Turkey thieves have struck in Devon as farmers fear the birds were brutally killed before being dragged off to be sold on the black market.
Jon Smye, of Broadclyst Community Farm, has warned other farmers to "remain vigilant" as the thieves are still at large.
He has also asked locals to report it to the police if they are offered turkeys or feathers by suspicious characters.
The farmer fears that the turkeys were killed in an inhumane manner as thieves rushed to take them off the property in the dead of night.
Mr Smye said that as the birds are so heavy, there is no way they could have been taken alive.
He added: "Unfortunately we’ve had all of our turkeys stolen over night. We are gutted as a lot of care goes into looking after the birds. It’s that time of year when turkeys are killed but there are laws in place to ensure welfare at the time of killing.
"These weren’t observed and the turkey pens door was smashed off its hinges. We are reporting this to the police and we know this happened around 4am.
"The thieves took the birds across the field to the lay-by near the leisure centre car park. We are checking CCTV. If you heard or saw anything please let us know. You may be offered turkey or you might notice someone getting rid of a lot of feathers. Any small detail might add up to something so please share. And if you have livestock please be vigilant."
After the farmer posted about the theft on Facebook, vegans posted that they endorsed the theft.
One wrote: "Poor turkeys. I hope they’ve been rescued from their impending death and are living out their time in a sanctuary."
Another said: "Wow, I truly hope all the turkeys are ok and that this was an act of compassion carried out by people who wanted to save them.
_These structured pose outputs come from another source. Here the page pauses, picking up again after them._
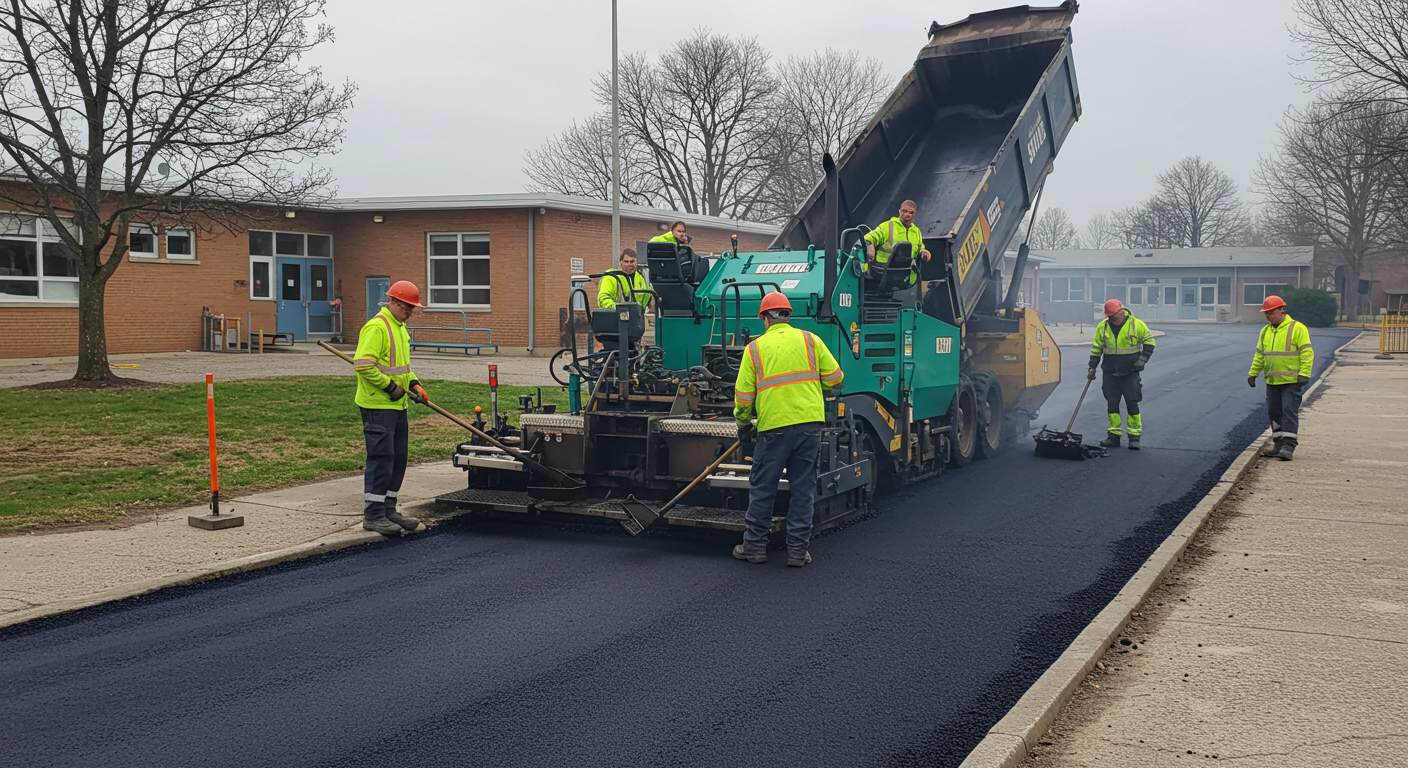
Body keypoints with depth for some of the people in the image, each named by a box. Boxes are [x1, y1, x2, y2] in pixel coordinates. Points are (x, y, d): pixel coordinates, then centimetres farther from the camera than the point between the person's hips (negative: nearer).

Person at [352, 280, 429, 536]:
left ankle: (388, 510, 22)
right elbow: (363, 364, -23)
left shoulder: (400, 328, 18)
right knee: (381, 458, -8)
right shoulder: (376, 327, -15)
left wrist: (413, 384, 12)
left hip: (397, 405, 10)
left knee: (398, 459, 12)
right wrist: (390, 386, -19)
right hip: (378, 406, -10)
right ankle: (373, 515, -2)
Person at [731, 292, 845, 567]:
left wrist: (743, 424, 16)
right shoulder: (810, 340, 8)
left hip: (773, 426, -2)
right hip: (810, 422, 2)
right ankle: (798, 550, 10)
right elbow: (835, 378, 6)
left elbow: (743, 394, 2)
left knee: (762, 488, 10)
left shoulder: (755, 347, 4)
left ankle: (755, 545, 16)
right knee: (803, 488, 8)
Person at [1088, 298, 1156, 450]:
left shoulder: (1136, 324, -6)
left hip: (1130, 373, -3)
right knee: (1111, 404, 5)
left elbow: (1149, 342, 3)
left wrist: (1143, 358, -10)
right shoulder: (1102, 327, 2)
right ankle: (1114, 436, 12)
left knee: (1132, 404, -3)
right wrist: (1092, 368, 5)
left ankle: (1134, 437, 4)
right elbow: (1096, 348, 9)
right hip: (1110, 373, 3)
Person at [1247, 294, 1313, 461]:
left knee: (1289, 412, -8)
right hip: (1272, 382, 7)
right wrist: (1253, 373, 13)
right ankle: (1279, 444, 18)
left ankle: (1288, 446, -6)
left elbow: (1307, 353, -12)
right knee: (1274, 413, 9)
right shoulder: (1265, 331, 13)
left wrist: (1304, 374, -19)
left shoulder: (1297, 328, -7)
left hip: (1292, 381, -7)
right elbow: (1259, 355, 18)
I'd hate to think they were stolen to be slaughtered for profit by people just like yourselves".
And another posted: "Maybe next time you won’t breed animals for the table. "
The turkeys - worth about £500 - had been raised at the farm since May.
Last year, vegans protested at organic turkey farms across the country because there was easy access to the birds, which are available to be viewed by the public.
Paul Kelly, who owns the Kelly Bronze turkeys, reared by small farmers across the country and a favourite of Nigella Lawson and Delia Smith, said the farms had been targeted.
Many farmers complained that the turkeys had been "scared" by vegans "shouting through loudspeakers".